It is the sixth batch of aircraft ordered by the United States. The contract of $1.7 billion will bring Boeing’s backlog of the KC-46 to 79 aircraft. “The investments Boeing is making in the KC-46 today will benefit generations of service members,” said Jamie Burgess, Boeing KC-46 tanker vice president and program manager. “I believe the partnership between Boeing and the Air Force will also produce additional KC-46 innovations that will carry the warfighter well into the future.”

The USAF received its first KC-46A on January 10, 2019. So far, 42 aircraft have been delivered to four bases. An expected 179 tankers should eventually join the USAF fleet. Japan and Israel also chose the Pegasus, with respectively four and eight aircraft on order. The first Japanese KC-46 should take off in early 2021.

# WHAT NEEDS TO BE DONE:
Extend the text about Boeing's KC-46 tanker contracts, picking up after its last sentence. The lines that come next are not needed for this.

Stored data entries:
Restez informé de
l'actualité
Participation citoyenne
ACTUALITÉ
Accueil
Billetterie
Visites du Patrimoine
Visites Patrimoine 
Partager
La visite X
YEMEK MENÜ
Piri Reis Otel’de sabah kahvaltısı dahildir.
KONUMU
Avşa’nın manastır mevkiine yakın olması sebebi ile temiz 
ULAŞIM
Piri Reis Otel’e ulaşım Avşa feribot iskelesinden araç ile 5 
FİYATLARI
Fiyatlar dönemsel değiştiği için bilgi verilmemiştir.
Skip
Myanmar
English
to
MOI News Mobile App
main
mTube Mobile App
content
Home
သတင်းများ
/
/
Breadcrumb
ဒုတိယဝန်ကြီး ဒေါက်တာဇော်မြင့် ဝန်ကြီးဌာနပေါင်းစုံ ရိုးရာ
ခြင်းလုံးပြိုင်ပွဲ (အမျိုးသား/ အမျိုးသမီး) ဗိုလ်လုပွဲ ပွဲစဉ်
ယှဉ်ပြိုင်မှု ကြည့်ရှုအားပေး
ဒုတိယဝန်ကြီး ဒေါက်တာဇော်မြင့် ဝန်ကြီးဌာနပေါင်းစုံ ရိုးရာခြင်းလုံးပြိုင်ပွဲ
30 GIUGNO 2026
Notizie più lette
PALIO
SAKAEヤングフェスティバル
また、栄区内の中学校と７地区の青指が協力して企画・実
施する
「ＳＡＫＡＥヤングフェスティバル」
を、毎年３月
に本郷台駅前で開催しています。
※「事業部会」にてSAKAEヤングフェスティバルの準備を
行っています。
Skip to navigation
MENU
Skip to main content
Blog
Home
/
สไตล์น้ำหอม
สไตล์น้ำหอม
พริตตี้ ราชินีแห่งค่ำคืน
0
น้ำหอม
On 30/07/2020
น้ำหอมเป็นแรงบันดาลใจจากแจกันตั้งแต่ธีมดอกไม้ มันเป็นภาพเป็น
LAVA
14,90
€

# RESPONSE TO THE EXERCISE:
Boeing began developing the KC-46A for the USAF in 2011 to replace the KC-135 Stratotanker and KC-10 Extender and reinforce the air force’s refueling capacities. Derived from Boeing’s commercial 767 airframe, it is built in the company’s Everett, Washington facility. 

The KC-46A is a multirole tanker supposed to refuel all allied and coalition military aircraft compatible with international aerial refueling procedures and can carry passengers, cargo, and patients. But the aircraft has encountered numerous technical problems since its delivery, including three “critical deficiencies” that could take years to fix.